Many of us absolutely love things that taste sweet, but do we really know how much sugar we should actually be eating in a day? With obesity, weight problems and many overall health struggles consistently on the rise, could it be that our obsession with sugary treats is actually shortening our lives or reducing our quality of life.

To start, the majority of us don’t actually know how much sugar we’re eating in a day, let alone how much we should be having. There are many reasons for this, ranging from a limitation in the nutrition labels on our foods to a lack of overall interest in the subject by most people. However, this doesn’t make the topic any less important.

Knowing how much sugar is the right amount begins with an understanding of what it does when we consume it. Overall sugars provide very usable energy for the body, which is great for staying energized and just making sure that we can go about our day and count on the fact that our required body functions will continue to occur. However, there is a vital distinction that needs to be made before stating how much is too little and how much is too much. That distinction is between natural sugars and added sugars.

Natural sugars are those that occur within healthful foods such as vegetables and fruits. Eating these foods comes with a balance of vital micronutrients as well as fiber and water. Because of that, this sweetness is a great part of a healthful diet that tastes great.

On the other hand, added sugars are the sweeteners – natural or otherwise – that are (as the name suggests) added to foods.

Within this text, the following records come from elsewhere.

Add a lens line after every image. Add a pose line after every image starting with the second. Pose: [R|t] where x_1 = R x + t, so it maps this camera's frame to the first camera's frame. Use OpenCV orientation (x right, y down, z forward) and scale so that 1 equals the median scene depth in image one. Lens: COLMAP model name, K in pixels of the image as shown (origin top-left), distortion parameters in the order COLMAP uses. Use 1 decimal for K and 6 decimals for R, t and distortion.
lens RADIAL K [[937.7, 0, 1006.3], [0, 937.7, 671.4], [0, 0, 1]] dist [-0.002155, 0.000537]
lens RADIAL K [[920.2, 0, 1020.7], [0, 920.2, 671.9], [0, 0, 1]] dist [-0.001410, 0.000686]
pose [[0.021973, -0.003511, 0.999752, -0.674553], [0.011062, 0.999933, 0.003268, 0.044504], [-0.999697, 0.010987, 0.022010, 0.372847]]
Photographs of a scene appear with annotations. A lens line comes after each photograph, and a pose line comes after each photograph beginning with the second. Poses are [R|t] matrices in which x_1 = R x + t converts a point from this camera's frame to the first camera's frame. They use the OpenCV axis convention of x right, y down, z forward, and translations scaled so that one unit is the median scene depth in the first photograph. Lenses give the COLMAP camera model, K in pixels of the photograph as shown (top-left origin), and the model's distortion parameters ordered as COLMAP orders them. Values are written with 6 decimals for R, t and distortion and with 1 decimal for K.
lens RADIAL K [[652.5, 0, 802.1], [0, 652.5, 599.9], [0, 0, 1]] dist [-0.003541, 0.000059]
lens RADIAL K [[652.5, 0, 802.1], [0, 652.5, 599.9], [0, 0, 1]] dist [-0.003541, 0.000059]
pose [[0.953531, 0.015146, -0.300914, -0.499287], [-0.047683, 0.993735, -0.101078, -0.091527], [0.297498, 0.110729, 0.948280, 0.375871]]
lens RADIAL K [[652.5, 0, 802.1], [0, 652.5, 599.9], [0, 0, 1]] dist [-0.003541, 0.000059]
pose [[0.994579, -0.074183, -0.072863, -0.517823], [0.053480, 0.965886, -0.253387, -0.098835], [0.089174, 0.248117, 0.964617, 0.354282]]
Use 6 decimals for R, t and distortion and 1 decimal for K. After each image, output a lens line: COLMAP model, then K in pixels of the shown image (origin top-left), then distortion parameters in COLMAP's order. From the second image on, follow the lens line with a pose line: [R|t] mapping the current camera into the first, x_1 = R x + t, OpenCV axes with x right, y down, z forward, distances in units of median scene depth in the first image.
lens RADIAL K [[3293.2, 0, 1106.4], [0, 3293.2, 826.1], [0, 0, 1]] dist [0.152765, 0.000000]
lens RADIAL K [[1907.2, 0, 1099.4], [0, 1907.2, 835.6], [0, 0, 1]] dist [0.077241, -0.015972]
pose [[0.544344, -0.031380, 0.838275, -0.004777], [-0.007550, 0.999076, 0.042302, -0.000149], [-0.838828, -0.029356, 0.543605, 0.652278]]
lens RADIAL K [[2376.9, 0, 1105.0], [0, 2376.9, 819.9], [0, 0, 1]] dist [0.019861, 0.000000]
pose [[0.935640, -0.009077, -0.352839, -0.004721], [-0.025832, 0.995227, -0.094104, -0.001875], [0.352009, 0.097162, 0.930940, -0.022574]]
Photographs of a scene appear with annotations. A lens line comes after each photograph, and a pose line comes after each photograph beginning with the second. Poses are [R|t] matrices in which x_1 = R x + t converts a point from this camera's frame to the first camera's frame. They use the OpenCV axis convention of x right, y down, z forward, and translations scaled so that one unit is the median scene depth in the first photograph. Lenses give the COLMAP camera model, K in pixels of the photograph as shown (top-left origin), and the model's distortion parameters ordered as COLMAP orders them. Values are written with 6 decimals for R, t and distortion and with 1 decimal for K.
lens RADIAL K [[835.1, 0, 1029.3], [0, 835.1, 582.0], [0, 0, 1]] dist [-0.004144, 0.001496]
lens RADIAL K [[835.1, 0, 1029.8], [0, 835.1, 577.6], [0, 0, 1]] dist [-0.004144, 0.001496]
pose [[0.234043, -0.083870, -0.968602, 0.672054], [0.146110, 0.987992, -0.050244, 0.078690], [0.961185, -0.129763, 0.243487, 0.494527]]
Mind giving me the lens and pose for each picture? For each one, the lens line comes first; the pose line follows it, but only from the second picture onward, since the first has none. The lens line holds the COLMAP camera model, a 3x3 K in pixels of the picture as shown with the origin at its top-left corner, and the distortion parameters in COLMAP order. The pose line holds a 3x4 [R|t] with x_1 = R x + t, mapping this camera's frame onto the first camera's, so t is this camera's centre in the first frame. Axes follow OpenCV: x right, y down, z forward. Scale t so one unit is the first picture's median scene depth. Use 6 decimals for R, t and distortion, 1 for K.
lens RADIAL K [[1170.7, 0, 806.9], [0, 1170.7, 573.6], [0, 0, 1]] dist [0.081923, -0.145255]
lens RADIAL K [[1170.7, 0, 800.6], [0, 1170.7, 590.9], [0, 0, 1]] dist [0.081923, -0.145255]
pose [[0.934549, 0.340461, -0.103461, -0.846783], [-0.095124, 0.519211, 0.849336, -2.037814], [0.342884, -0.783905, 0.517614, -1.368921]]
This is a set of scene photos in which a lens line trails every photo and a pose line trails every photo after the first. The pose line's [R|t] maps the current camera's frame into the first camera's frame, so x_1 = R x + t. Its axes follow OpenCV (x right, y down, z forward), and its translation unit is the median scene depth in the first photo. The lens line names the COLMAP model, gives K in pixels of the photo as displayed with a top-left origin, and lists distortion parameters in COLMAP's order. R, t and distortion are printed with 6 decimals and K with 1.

This can include anything from the standard table sugar (also known as sucrose) to the infamous high fructose corn syrup (HFCS) that has been receiving a lot of negative attention from the medical community and the media due to its contribution to weight management struggles and other health challenges. Unlike naturally occurring sugars, those that are added are not adequately balanced with the right nutrition and fiber levels in order to ensure that they are a healthful contribution to your diet.

Instead, they can contribute to a higher risk of weight gain and other conditions such as type 2 diabetes.

In conclusion, because of the differences in the two types of sugars, the actual amount that a person can safely eat within a day varies from one individual to the next. According to the American Health Association, when it comes to added sugars, the maximum amount that should be consumed within a 24 hour period is: 37.5 grams (9 teaspoons) for men and 25 grams (6 teaspoons) for women.